Friday, November 26, 2010

A big "fuck you" to history

If it is true that distance makes the heart grow fonder; if you were beginning to soften in your feelings towards the last president; if you were thinking, how bad could he have been? Then you're in luck, because he's written a "memoir," and it only takes a paragraph or two, madelaine like, it all comes flooding back. George Packer explains, yes, he was a self-regarding asshole and he remains so.

Modern ex-Presidents tend to write memoirs for reasons less heroic than Grant’s. Richard Nixon couldn’t stop producing his, in one form or another, in a quest to revise history’s devastating verdict. Bill Clinton needed the world’s undying attention. Why did George W. Bush write “Decision Points” (Crown; $35)? He tells us on the first page. He wanted to make a contribution to the study of American history, but he also wanted to join the section of advice books featuring leadership tips from successful executives: “I write to give readers a perspective on decision making in a complex environment. Many of the decisions that reach the president’s desk are tough calls, with strong arguments on both sides. Throughout the book, I describe the options I weighed and the principles I followed. I hope this will give you a better sense of why I made the decisions I did. Perhaps it will even prove useful as you make choices in your own life.”
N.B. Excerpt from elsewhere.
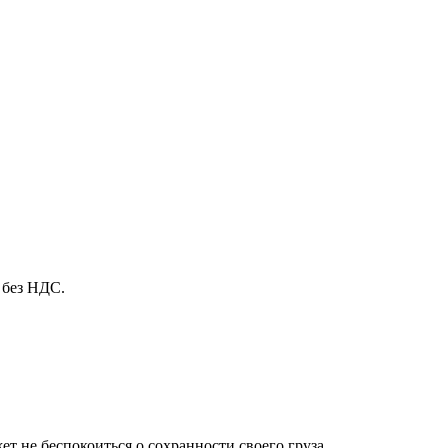
 без НДС.
т не беспокоиться о сохранности своего груза.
Here is a prediction: “Decision Points” will not endure. Its prose aims for tough-minded simplicity but keeps landing on simpleminded sententiousness. Though Bush credits no collaborator, his memoirs read as if they were written by an admiring sidekick who is familiar with every story Bush ever told but never got to know the President well enough to convey his inner life. Very few of its four hundred and ninety-three pages are not self-serving. Bush, honing his executive skills as part owner of the Texas Rangers, decides to fire his underperforming manager, Bobby Valentine: “I tried to deliver the news in a thoughtful way, and Bobby handled it like a professional. I was grateful when, years later, I heard him say, ‘I voted for George W. Bush, even though he fired me.’ ” At the dramatic height of the book, on the morning of September 11th, “I called Condi from the secure phone in the limo. She told me there had been a third plane crash, this one into the Pentagon. I sat back in my seat and absorbed her words. My thoughts clarified: The first plane could have been an accident. The second was definitely an attack. The third was a declaration of war. My blood was boiling. We were going to find out who did this, and kick their ass.”

The rare moments of candor come at other people’s expense. After his mother has a miscarriage, her teen-age son drives her to the hospital: “This was a subject I never expected to be discussing with Mother. I also never expected to see the remains of the fetus, which she had saved in a jar.” (In other appearances, Barbara Bush is heard telling her son, “You can’t win,” as he weighs a race against Governor Ann Richards, of Texas, and scolding him to “get over it. Make up your mind, and move on,” as he tries to decide whether to run for President.) During the worst period of violence in Iraq, the Senate Majority Leader, Mitch McConnell, of Kentucky, implores the President to withdraw some troops in order to give the Republicans a boost before the 2006 midterms. “I made it clear I would set troop levels to achieve victory in Iraq, not victory at the polls,” Bush writes. That’s the characteristic anecdote of “Decision Points”: the President always gets the last, serenely self-assured word, leaving others quietly impressed or looking like fools. Scenes end with him saying, “Get to work,” “Let’s go,” or “We’re going to stay confident and patient, cool and steady.” Bush kept two war trophies in his private study off the Oval Office—a brick from the pulverized house of the Taliban leader Mullah Omar, and a pistol found on Saddam Hussein when he was captured. There’s plenty of moral cowardice assigned, but none of it to Bush himself.

I know I shouldn't be surprised, but the book mirrors the administration itself, built on lies, easily identified omissions, and absolutely no reflection or admission of mistakes made. Only steely resolve which we stupid liberals mistook for lack of character and intelligence.